Jacob Eichengreen, the executive director of the Quad Innovation Partnership (QIP), is a busy man. A former Fulbright Research and Venture for America Fellow, Eichengreen has always been driven toward sustainable community change.

cc-bul-winter16-17-sp-eichengreenOver the past year, he has been working to get the QIP off the ground here in Colorado Springs, in collaboration with Colorado College, the University of Colorado-Colorado Springs, Pikes Peak Community College, and the Air Force Academy. Begun in early 2014, the QIP is the result of collaborative brainstorming among the leadership of the four local colleges. CC President Jill Tiefenthaler, Air Force Academy Lt. General Michelle Johnson, UCCS Chancellor Pam Shockley-Zalabak, and PPCC President Lance Bolton launched the Quad Innovation Partnership as a “Center for Innovation and Entrepreneurism.” Aimed at serving the region’s brightest graduates in workplace transition, the QIP seeks to retain alumni within the local community, helping them turn their passions into their professions.

After a year of concept planning from the institutions’ leadership, Eichengreen was brought in to head up the next stages of development. So far, the QIP has run two summer institutes, one of which Eichengreen helped design before his hire. Both institutes helped students from the partner schools discover business and entrepreneurial opportunities in the broader Colorado Springs community, and much more programming is in the works.
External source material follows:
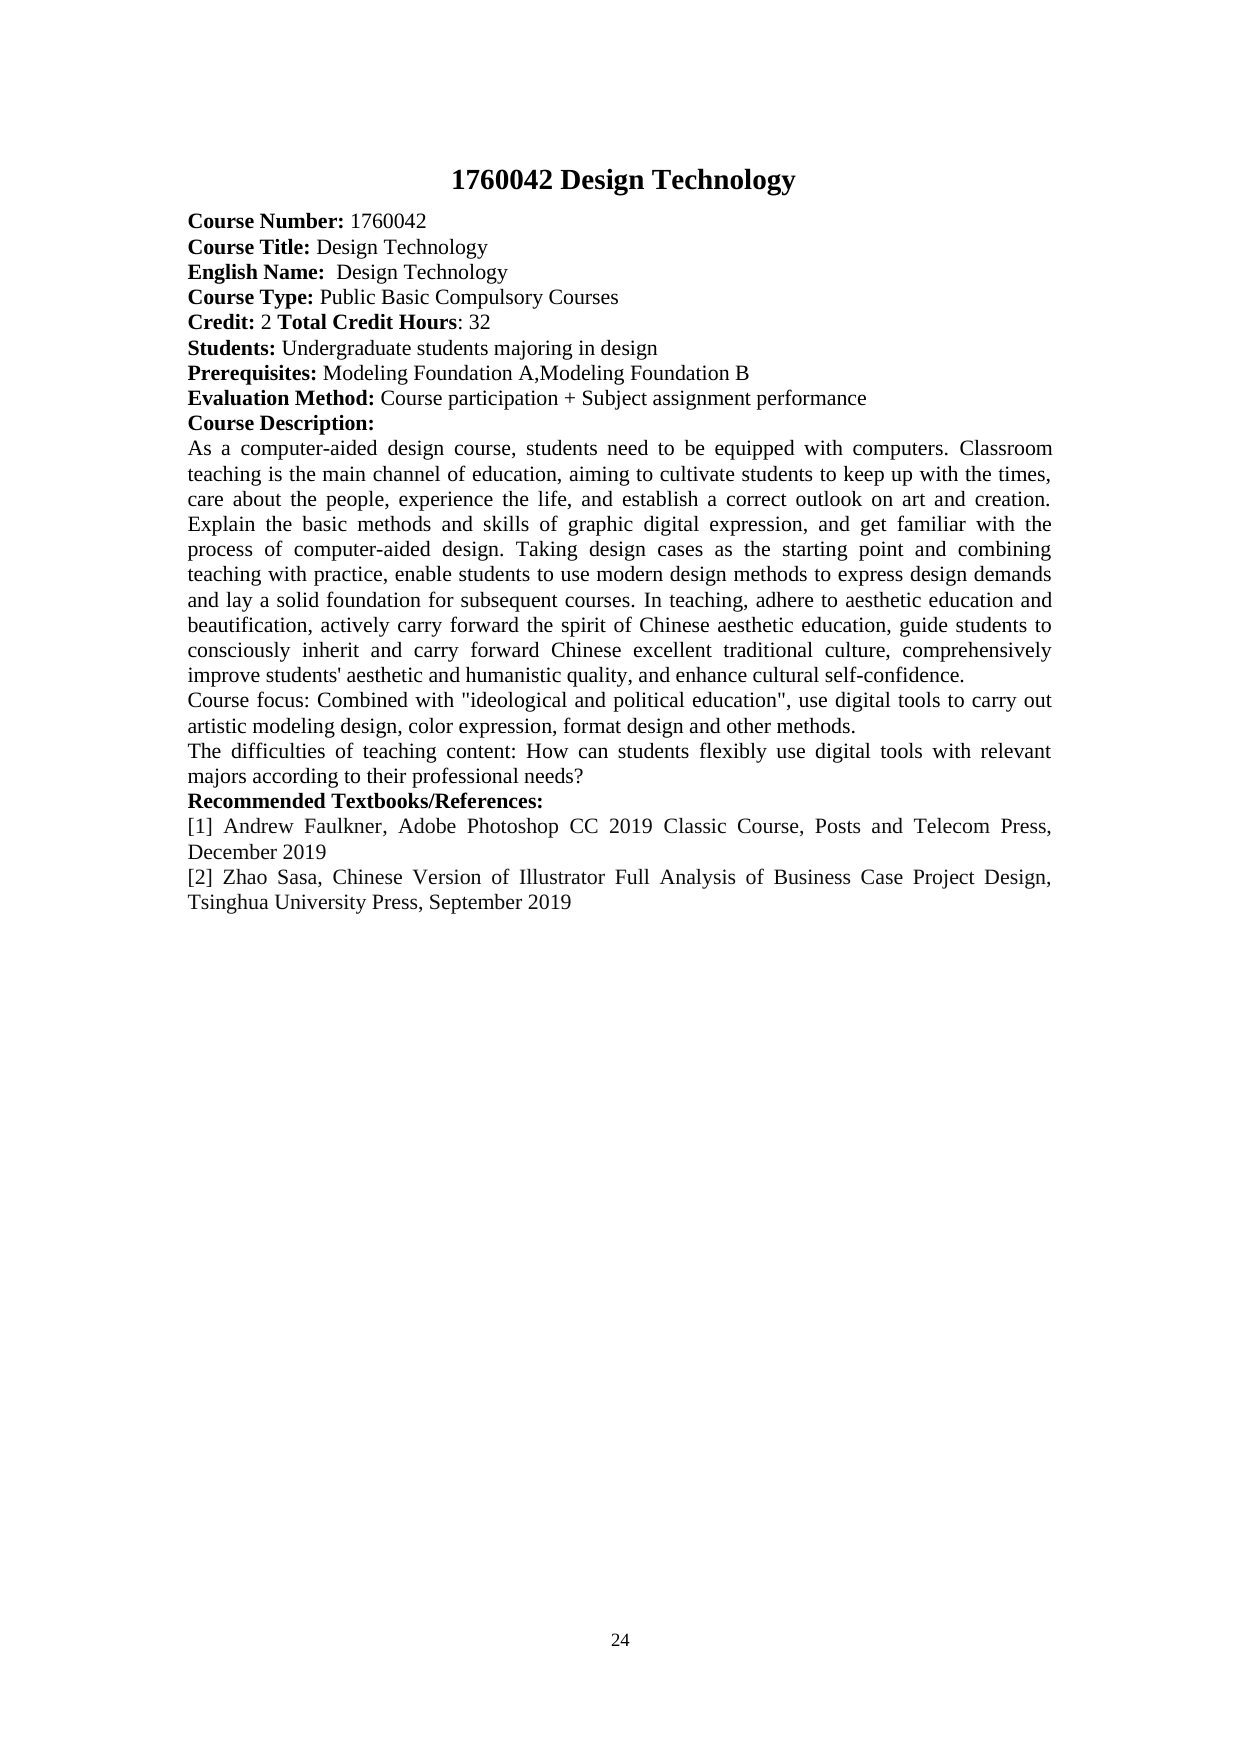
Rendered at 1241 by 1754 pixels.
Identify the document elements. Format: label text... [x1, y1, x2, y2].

text As a computer-aided design course, students need to be equipped with computers. Classroom teaching is the main channel of education, aiming to cultivate students to keep up with the times, care about the people, experience the life, and establish a correct outlook on art and creation. Explain the basic methods and skills of graphic digital expression, and get familiar with the process of computer-aided design. Taking design cases as the starting point and combining teaching with practice, enable students to use modern design methods to express design demands and lay a solid foundation for subsequent courses. In teaching, adhere to aesthetic education and beautification, actively carry forward the spirit of Chinese aesthetic education, guide students to consciously inherit and carry forward Chinese excellent traditional culture, comprehensively improve students' aesthetic and humanistic quality, and enhance cultural self-confidence. [187, 435, 1053, 687]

Additionally, a dedicated space is in the works, located on South Nevada Avenue. Including a workspace, collaborative classrooms, and mentoring access, it will equip aspiring entrepreneurs with the tools and space to pursue their goals. The location is due to open next semester.

The transition from college into the workplace can be difficult, and the QIP hopes to offer a solution. The skills that students and graduates have acquired during their time at college are “universally applicable across the local and wider community,” Eichengreen says. What Colorado Springs lacks, he says, at present, is “the local variety of industries to pull these talented students and graduates toward remaining in the community.” Therein lies the heart of QIP’s work yet to come. These industries have to be built, and the ambition of the four institutions — and Eichengreen — is to have CC, UCCS, PPCC, and AFA graduates build them.

Involving people who are “passionate about social change, wanting to make a difference, and refuse to accept the status quo,” is the core engine of QIP’s planned future. Eichengreen hopes that in time the QIP will come to be seen as a focal point for local graduates to address local issues, and he’s working with student organizations toward that end.